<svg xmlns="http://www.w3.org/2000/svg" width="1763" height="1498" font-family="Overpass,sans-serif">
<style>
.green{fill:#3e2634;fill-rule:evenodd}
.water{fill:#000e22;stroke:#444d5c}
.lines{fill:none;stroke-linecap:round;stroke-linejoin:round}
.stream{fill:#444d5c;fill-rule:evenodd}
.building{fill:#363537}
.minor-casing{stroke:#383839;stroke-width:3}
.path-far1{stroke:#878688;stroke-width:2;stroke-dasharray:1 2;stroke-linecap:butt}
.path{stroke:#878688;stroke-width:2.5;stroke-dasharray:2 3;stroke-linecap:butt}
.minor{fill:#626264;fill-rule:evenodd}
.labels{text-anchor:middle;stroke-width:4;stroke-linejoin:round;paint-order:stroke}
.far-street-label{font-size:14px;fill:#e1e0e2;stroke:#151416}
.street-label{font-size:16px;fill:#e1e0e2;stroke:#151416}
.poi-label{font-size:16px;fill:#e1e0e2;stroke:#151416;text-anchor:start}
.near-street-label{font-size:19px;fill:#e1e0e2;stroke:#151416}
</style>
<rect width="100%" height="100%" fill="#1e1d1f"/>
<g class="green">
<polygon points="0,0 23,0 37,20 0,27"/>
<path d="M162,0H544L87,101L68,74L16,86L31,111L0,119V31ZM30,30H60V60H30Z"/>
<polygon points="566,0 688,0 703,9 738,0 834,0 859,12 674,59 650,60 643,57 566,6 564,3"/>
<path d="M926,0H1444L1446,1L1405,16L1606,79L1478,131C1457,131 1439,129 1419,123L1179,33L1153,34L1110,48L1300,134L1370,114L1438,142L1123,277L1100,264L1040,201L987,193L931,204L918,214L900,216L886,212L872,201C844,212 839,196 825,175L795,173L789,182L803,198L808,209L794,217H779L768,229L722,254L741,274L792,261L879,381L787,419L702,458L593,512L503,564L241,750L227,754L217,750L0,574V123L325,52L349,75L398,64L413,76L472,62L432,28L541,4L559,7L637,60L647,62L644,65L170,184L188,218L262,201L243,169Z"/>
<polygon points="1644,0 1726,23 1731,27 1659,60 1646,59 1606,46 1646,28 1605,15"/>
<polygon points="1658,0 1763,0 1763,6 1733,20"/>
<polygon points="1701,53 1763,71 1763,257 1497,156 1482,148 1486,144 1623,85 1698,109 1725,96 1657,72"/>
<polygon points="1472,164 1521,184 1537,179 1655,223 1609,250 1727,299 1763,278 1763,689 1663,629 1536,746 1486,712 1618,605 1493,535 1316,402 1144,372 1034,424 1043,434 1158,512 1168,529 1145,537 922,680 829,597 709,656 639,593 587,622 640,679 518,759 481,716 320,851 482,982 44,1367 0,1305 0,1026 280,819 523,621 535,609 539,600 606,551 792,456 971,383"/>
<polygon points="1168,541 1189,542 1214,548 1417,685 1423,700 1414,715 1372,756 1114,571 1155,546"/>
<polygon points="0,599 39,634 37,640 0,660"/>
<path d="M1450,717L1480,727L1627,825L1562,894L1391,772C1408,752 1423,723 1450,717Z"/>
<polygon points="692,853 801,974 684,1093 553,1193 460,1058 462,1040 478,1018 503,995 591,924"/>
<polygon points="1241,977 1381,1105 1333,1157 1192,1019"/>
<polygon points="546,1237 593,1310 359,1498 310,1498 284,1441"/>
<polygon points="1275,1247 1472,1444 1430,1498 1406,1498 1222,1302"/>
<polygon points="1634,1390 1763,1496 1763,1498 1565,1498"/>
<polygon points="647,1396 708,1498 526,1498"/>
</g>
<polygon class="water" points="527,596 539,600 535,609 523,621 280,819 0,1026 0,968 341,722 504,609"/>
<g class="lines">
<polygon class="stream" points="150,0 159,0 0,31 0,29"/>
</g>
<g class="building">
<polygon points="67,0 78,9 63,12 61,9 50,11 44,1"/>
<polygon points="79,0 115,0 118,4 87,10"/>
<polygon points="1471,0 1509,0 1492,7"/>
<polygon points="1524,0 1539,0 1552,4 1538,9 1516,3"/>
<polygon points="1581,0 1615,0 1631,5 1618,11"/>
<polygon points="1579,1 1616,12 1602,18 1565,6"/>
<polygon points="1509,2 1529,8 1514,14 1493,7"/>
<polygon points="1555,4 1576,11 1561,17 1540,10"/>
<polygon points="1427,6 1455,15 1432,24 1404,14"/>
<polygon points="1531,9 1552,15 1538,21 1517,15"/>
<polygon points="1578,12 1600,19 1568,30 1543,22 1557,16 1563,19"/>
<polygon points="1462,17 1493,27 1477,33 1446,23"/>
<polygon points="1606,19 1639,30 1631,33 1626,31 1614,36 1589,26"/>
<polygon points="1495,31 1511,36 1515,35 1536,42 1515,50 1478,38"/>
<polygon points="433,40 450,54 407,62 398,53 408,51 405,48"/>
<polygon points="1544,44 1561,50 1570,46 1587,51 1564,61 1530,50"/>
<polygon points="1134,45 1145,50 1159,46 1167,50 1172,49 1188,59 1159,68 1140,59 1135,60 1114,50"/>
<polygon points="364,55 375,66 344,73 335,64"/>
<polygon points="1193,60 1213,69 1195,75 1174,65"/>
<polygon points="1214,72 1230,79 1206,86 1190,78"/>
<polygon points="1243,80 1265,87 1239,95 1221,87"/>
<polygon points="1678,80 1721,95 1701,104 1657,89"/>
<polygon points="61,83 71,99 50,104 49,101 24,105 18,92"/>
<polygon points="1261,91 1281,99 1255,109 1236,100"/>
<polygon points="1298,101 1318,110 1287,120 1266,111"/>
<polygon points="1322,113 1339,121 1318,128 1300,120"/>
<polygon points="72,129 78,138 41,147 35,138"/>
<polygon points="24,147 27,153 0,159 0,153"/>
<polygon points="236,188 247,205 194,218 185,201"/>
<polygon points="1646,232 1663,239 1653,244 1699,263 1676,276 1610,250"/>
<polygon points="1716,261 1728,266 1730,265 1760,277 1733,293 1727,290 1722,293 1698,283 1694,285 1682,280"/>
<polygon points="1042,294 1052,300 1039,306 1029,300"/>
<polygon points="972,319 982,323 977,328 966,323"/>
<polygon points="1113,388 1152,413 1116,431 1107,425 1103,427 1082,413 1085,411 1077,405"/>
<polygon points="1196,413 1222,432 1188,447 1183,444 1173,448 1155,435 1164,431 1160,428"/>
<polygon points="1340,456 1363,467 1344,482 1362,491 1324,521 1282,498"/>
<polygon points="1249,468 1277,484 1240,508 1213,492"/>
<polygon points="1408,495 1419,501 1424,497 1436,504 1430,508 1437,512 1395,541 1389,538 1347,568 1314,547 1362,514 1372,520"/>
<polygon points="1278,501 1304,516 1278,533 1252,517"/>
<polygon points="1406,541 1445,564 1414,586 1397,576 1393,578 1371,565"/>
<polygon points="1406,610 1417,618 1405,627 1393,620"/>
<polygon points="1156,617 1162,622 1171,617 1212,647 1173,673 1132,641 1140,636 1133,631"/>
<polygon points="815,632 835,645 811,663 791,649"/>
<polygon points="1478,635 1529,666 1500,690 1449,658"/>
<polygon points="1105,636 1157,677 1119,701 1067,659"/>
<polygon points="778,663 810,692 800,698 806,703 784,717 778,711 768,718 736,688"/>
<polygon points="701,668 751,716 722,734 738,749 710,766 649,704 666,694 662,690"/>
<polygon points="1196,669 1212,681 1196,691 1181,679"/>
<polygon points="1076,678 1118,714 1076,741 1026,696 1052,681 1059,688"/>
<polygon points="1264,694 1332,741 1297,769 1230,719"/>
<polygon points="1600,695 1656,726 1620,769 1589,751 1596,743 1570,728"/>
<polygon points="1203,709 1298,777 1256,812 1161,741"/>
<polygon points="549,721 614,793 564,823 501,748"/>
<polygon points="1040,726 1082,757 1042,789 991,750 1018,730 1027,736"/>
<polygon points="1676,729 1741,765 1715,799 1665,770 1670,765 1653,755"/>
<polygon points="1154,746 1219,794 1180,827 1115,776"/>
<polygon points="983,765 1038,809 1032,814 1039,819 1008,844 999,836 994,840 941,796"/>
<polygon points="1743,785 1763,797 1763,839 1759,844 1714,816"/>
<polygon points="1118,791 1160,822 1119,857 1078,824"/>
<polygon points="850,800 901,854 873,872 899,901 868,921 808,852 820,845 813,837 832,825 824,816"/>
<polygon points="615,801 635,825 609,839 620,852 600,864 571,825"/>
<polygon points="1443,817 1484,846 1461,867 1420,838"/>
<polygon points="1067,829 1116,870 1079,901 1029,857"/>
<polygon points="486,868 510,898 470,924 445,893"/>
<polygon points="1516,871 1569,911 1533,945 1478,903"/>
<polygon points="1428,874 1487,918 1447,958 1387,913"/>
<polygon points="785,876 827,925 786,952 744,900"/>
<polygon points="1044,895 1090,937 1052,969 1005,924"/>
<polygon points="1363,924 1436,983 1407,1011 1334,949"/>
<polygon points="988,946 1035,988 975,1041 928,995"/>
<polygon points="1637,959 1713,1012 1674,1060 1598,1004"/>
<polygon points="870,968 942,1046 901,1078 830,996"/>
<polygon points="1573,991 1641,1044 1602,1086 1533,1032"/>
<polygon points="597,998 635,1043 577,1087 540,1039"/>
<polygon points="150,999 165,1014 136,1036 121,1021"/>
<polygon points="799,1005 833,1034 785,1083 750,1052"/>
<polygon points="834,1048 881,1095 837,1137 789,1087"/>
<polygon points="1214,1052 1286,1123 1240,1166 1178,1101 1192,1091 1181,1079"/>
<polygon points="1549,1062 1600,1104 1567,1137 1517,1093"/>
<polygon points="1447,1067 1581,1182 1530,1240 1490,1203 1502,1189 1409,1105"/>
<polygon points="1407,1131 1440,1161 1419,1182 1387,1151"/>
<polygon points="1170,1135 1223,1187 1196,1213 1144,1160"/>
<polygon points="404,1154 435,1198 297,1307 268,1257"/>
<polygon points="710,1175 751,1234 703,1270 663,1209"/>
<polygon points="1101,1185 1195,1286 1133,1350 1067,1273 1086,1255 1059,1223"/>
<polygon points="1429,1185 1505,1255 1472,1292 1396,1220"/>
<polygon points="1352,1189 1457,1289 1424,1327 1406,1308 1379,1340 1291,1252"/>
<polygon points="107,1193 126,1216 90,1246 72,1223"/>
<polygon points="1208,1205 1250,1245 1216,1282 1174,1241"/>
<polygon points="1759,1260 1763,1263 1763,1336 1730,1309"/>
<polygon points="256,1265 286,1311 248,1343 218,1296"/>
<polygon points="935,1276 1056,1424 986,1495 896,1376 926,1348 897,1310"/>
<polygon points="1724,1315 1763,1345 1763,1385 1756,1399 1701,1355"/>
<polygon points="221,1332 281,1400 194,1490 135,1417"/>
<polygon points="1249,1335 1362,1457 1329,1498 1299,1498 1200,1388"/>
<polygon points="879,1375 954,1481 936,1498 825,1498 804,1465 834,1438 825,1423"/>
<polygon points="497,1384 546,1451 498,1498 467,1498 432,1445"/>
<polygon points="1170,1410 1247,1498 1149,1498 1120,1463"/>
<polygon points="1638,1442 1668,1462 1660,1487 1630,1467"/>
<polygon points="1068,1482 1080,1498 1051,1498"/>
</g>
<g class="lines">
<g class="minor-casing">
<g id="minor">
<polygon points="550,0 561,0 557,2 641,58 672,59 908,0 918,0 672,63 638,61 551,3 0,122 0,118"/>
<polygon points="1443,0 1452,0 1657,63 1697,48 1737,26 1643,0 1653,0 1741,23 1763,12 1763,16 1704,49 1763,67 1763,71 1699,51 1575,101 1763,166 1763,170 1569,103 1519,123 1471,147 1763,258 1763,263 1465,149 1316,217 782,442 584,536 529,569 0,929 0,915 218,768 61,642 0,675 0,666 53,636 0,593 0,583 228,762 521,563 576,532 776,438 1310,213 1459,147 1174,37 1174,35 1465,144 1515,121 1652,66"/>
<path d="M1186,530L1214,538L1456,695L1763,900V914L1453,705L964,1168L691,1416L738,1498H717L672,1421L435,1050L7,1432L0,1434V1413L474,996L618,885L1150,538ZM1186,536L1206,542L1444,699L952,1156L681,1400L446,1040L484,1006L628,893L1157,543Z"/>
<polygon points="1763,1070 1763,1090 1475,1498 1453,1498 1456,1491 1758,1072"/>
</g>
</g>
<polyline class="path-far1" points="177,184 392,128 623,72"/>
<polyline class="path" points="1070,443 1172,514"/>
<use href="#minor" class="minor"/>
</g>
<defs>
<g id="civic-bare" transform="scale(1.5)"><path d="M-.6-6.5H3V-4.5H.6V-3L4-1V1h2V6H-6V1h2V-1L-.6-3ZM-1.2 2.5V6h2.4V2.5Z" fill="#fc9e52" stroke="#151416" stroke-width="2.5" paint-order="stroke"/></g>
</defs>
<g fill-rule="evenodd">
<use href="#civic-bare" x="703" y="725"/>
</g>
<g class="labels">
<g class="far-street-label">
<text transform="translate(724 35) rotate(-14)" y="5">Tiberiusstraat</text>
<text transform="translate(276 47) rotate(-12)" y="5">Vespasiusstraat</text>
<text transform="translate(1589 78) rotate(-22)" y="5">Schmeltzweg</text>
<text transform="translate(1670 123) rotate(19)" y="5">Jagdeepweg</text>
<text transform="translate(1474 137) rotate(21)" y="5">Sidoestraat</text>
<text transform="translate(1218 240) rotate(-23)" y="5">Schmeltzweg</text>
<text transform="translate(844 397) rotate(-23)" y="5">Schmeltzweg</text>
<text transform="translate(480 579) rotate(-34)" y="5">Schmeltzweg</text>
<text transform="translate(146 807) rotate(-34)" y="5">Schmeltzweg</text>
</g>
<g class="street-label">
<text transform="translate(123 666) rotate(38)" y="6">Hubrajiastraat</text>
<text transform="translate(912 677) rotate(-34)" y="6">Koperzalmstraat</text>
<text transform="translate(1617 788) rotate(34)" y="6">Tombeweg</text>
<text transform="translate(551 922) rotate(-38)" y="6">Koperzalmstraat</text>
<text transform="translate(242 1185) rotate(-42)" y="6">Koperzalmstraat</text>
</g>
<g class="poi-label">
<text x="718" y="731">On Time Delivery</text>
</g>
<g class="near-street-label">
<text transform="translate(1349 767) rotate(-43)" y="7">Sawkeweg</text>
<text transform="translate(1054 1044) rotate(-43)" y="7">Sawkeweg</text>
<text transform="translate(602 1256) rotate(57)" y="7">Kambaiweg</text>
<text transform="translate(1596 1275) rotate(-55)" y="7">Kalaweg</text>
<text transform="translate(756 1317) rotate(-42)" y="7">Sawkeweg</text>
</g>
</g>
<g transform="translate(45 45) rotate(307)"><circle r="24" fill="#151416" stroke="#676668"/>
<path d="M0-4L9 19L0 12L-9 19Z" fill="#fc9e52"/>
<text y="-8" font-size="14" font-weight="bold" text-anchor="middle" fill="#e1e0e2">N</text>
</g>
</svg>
--
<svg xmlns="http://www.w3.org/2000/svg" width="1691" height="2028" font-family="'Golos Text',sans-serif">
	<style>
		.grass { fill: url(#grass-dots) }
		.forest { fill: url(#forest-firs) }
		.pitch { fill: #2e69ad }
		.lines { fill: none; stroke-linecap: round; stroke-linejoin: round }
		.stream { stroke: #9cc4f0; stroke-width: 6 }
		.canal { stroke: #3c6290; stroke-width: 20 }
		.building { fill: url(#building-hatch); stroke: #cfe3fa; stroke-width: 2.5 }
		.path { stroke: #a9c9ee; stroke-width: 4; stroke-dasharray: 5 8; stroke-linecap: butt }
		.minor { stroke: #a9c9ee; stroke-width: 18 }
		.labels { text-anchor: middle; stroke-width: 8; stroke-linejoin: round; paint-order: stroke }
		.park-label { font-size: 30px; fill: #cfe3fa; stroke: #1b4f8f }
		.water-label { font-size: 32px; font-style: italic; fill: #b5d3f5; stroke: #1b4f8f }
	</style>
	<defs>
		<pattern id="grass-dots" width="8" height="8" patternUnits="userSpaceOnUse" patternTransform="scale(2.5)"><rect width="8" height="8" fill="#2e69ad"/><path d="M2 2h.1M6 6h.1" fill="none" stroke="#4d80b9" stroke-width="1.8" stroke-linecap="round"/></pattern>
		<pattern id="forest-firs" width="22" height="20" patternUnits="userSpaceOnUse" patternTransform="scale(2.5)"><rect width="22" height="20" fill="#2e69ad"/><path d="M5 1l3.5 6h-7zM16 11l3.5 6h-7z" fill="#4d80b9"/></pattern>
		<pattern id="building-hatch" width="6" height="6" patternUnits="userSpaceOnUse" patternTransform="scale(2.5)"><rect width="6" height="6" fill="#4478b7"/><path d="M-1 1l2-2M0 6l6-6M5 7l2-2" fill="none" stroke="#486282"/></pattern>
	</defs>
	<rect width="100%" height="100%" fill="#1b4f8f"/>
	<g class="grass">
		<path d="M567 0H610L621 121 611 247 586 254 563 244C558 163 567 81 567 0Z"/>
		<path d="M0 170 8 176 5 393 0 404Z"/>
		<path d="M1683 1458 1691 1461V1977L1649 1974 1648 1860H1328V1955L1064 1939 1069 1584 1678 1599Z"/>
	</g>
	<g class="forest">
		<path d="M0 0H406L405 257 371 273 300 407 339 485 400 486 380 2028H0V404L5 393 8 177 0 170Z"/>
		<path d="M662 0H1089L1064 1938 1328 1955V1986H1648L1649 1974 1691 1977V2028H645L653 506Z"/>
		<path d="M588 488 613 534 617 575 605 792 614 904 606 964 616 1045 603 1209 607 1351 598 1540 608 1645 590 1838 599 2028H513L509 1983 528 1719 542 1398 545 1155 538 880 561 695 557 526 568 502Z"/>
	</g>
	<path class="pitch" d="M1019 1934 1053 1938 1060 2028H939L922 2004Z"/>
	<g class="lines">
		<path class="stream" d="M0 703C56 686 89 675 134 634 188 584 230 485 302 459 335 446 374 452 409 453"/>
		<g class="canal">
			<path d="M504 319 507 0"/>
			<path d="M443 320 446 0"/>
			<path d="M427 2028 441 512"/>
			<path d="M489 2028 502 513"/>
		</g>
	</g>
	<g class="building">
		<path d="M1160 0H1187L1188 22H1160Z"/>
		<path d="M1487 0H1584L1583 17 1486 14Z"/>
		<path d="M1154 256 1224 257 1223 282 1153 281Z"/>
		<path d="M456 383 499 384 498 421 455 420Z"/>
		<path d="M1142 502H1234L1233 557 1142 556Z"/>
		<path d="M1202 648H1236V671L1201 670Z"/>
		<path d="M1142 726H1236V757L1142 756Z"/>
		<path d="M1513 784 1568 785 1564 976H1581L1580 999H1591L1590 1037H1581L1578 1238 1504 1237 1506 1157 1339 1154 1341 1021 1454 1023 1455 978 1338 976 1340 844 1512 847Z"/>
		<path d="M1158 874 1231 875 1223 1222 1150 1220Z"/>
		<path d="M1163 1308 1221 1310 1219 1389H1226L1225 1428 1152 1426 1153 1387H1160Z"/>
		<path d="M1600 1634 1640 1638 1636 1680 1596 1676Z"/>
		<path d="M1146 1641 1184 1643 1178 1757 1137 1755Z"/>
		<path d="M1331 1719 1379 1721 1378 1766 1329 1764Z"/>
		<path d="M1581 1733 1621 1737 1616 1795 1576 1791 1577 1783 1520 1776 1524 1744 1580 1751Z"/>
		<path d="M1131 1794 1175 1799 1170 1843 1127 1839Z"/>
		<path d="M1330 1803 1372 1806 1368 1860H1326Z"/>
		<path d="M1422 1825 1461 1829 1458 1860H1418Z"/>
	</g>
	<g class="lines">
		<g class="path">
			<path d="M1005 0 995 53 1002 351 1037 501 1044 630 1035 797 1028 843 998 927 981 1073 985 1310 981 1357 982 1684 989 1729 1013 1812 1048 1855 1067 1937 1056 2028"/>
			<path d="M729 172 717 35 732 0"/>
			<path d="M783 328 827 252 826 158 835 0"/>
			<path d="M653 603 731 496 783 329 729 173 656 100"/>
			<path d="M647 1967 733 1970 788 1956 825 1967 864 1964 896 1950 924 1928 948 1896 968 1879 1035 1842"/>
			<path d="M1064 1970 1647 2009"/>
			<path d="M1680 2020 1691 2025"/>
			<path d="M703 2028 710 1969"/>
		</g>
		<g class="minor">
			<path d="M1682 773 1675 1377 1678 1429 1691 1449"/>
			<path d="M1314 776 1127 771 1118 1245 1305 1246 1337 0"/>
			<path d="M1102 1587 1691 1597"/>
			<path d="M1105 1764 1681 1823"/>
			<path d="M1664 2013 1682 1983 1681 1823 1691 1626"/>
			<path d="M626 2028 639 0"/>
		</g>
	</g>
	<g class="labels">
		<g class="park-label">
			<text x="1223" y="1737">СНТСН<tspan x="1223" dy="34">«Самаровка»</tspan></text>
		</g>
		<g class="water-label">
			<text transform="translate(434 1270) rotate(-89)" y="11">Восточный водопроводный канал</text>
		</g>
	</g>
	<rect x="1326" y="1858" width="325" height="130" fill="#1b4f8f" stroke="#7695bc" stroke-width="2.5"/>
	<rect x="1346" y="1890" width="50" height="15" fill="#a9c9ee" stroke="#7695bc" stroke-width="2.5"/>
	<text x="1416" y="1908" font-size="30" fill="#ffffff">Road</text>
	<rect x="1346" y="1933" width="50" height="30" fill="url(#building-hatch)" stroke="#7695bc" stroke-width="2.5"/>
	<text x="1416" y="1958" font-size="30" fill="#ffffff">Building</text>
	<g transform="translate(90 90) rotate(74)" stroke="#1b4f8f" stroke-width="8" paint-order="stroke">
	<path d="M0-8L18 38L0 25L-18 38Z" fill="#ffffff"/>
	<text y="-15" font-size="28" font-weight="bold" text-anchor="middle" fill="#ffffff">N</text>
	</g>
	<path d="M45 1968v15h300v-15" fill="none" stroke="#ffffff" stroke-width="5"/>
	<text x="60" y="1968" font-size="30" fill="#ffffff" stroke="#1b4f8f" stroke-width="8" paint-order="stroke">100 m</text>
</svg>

- **Exercise details**: Will you return exactly the lines above from the one with "none; stroke-linecap: round;" down to the one with "#a9c9ee; stroke-width: 4;", counting both as part of the range?

- **Result below**:
		.lines { fill: none; stroke-linecap: round; stroke-linejoin: round }
		.stream { stroke: #9cc4f0; stroke-width: 6 }
		.canal { stroke: #3c6290; stroke-width: 20 }
		.building { fill: url(#building-hatch); stroke: #cfe3fa; stroke-width: 2.5 }
		.path { stroke: #a9c9ee; stroke-width: 4; stroke-dasharray: 5 8; stroke-linecap: butt }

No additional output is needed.